* _Work item_
Check each line below for "GBytes" and give the count of those that have it, nothing else.

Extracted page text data
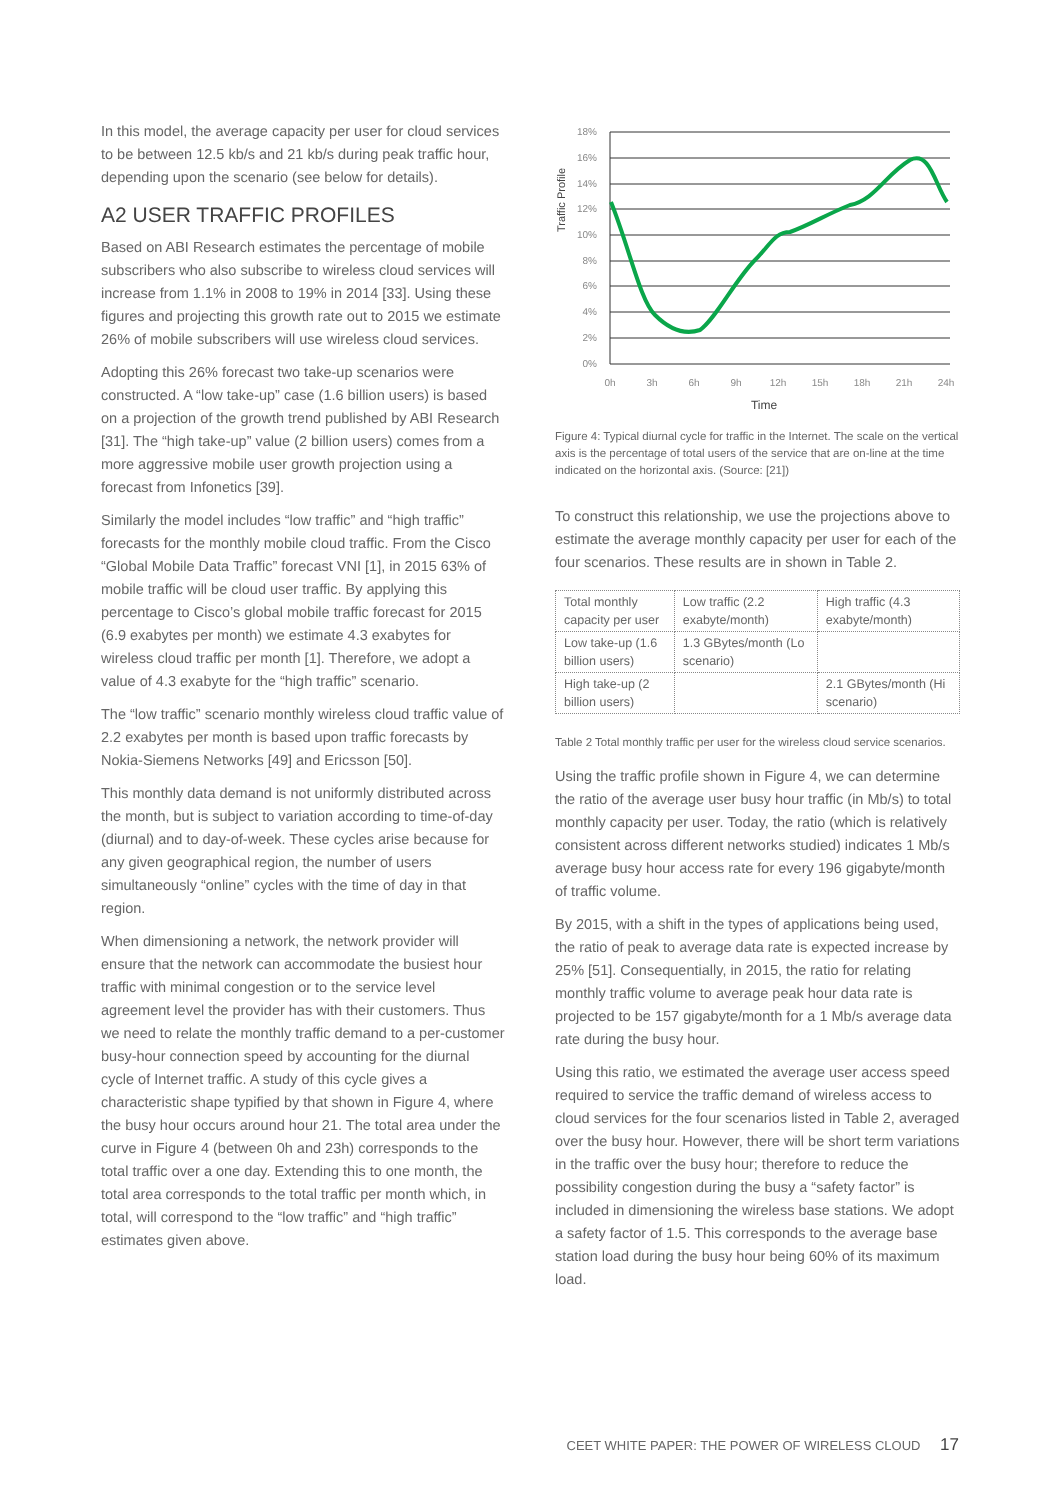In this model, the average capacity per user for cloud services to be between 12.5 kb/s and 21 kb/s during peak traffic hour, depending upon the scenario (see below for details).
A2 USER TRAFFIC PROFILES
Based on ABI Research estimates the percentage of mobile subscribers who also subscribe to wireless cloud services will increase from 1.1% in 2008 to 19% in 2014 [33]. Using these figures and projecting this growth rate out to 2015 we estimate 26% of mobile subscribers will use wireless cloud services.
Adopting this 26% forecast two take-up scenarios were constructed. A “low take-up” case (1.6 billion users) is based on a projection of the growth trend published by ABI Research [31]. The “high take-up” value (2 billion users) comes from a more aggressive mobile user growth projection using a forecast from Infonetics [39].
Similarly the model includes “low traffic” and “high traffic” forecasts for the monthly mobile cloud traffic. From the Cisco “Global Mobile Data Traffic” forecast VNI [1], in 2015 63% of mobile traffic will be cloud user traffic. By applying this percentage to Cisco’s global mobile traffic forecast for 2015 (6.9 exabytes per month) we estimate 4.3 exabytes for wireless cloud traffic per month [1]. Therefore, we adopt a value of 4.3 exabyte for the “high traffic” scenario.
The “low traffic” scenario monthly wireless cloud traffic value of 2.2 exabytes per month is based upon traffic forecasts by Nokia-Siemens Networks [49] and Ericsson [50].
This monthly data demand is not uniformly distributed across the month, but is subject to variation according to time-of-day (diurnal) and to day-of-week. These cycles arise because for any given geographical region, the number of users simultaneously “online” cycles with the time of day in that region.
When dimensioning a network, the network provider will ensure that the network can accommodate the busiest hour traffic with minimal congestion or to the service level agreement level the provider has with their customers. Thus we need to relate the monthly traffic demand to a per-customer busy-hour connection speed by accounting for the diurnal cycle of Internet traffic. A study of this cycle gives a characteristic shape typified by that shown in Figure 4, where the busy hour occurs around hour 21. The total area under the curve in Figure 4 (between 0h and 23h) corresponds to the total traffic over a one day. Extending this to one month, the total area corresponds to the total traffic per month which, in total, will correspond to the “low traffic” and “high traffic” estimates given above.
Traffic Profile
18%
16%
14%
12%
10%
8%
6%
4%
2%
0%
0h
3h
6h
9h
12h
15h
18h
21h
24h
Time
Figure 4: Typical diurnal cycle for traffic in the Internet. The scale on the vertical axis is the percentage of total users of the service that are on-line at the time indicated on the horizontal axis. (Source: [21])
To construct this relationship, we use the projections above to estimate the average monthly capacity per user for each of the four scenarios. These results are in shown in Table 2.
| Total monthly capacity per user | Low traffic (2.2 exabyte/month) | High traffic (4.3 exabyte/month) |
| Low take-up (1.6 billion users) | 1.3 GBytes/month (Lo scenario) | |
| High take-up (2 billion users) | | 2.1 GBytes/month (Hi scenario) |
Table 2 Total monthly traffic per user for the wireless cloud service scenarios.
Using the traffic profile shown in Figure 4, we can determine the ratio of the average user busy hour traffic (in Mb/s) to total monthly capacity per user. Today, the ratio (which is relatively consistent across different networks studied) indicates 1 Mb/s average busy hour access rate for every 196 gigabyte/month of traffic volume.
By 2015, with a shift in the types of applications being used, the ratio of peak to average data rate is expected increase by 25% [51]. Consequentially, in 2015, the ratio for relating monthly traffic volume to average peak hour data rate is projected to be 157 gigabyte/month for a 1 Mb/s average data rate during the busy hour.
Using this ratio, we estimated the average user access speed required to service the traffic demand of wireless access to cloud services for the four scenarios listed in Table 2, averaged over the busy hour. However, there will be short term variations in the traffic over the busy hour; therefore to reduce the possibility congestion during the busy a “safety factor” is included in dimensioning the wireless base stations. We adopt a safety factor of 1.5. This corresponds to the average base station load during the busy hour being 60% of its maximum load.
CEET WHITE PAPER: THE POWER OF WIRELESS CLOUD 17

* _Reply_
2